In order to compare the validity of sponsor-submitted results posted on ClinicalTrials.gov with corresponding information on Drugs@FDA, researchers Lisa Schwartz and Steven Woloshin from The Dartmouth Institute for Health Policy and Clinical Practice, collaborated with researchers from the U.S. National Library of Medicine (NLM).
Woloshin, MD, Professor, Medicine and Community & Family Medicine, Dartmouth Institute, told us that “Recent studies attempting to validate posted results by comparing them to corresponding peer reviewed medical journal publications suggest that discrepancies are relatively common.”
However, in their research, Woloshin explained they tried to validate posted results against “an arguably better gold standard.”
According to Woloshin, this standard, the drug approval packages from the FDA, which includes the medical and statistical reviews posted on the email@example.com website, has several advantages over peer reviewed publications.
Mainly, unlike medical journal editors and peer reviewers, the FDA has access to the individual participant data from the trials.
“This means FDA can see all the trials and all the outcomes (avoiding selective publication) and it means FDA can independently reanalyze according to what they believe to be the best statistical practices (data can be analyzed in many ways - and different decisions, for example, how to account for missing data, can yield very different results),” said Woloshin.
The researchers were “pleasantly surprised” at how close primary outcome information in ClinicalTrials.gov posts were to the FDA review materials. Yet, Woloshin noted that it’s important to be clear that "primary outcomes" mean those outcomes that are the main focus of the trial, “but these are not necessarily the most important outcomes,” he added.

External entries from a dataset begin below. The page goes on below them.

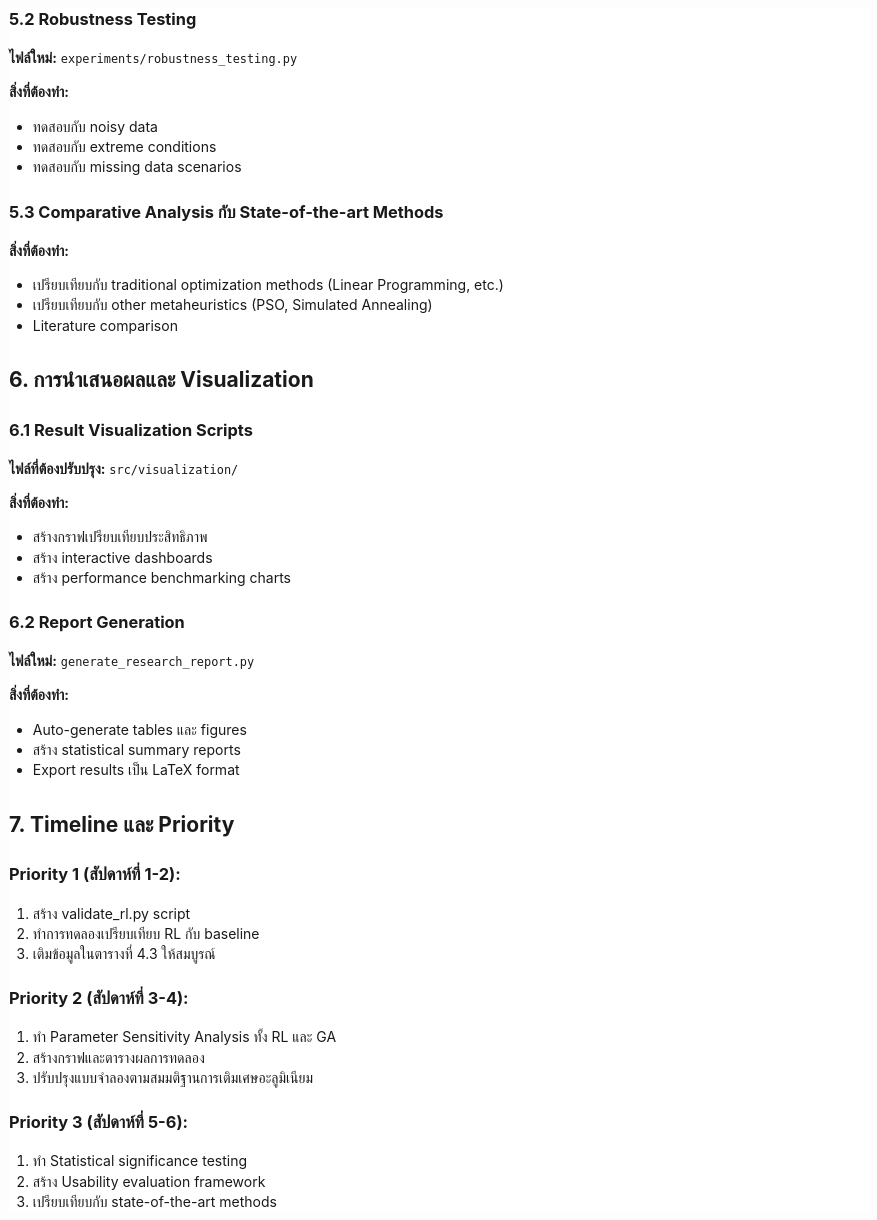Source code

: ### 5.2 Robustness Testing
**ไฟล์ใหม่:** `experiments/robustness_testing.py`

**สิ่งที่ต้องทำ:**
- ทดสอบกับ noisy data
- ทดสอบกับ extreme conditions
- ทดสอบกับ missing data scenarios

### 5.3 Comparative Analysis กับ State-of-the-art Methods
**สิ่งที่ต้องทำ:**
- เปรียบเทียบกับ traditional optimization methods (Linear Programming, etc.)
- เปรียบเทียบกับ other metaheuristics (PSO, Simulated Annealing)
- Literature comparison

## 6. การนำเสนอผลและ Visualization

### 6.1 Result Visualization Scripts
**ไฟล์ที่ต้องปรับปรุง:** `src/visualization/`

**สิ่งที่ต้องทำ:**
- สร้างกราฟเปรียบเทียบประสิทธิภาพ
- สร้าง interactive dashboards
- สร้าง performance benchmarking charts

### 6.2 Report Generation
**ไฟล์ใหม่:** `generate_research_report.py`

**สิ่งที่ต้องทำ:**
- Auto-generate tables และ figures
- สร้าง statistical summary reports
- Export results เป็น LaTeX format

## 7. Timeline และ Priority

### Priority 1 (สัปดาห์ที่ 1-2):
1. สร้าง validate_rl.py script
2. ทำการทดลองเปรียบเทียบ RL กับ baseline
3. เติมข้อมูลในตารางที่ 4.3 ให้สมบูรณ์

### Priority 2 (สัปดาห์ที่ 3-4):
1. ทำ Parameter Sensitivity Analysis ทั้ง RL และ GA
2. สร้างกราฟและตารางผลการทดลอง
3. ปรับปรุงแบบจำลองตามสมมติฐานการเติมเศษอะลูมิเนียม

### Priority 3 (สัปดาห์ที่ 5-6):
1. ทำ Statistical significance testing
2. สร้าง Usability evaluation framework
3. เปรียบเทียบกับ state-of-the-art methods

For example, companies may designate number of pounds lost in a weight loss trial as primary, but the percent of people who lose a meaningful amount of weight, which might be a secondary outcome, “is arguably much more important,” explained Woloshin.
Ultimately, according to the researchers, the takeaway is that ClinicalTrials.gov and FDA reviews serve different purposes.
Specifically, Woloshin explained that ClinicalTrials.gov is meant to provide a complete reporting of all summary data as planned in the study protocols, while FDA reviews provide FDA's take: “independent, expert assessment of the evidence as analyzed for the purposes of regulatory decision making,” added Woloshin.
The researchers concluded that even if the numbers reported on ClinicalTrials.gov were accurate, there would still be question surrounding trial design, conduct, or analysis – which could affected trial result conclusions assessed in Drugs@FDA.
“For example, reviewers may have raised questions about the appropriateness of an active comparator used (or its dose) or about unvalidated outcome measures,” the researchers said.
“These sources are complementary,” added Woloshin. “ClinicalTrials gives ‘all the data,’ FDA gives context for interpreting the evidence.”
Moving forward, the researchers believe that all sponsors can be much clearer about which secondary outcomes are pre-specified and which were exploratory. “Data discrepancies varied some across companies,” said Woloshin, but “all companies can work hard to make sure their information is accurate and complete.”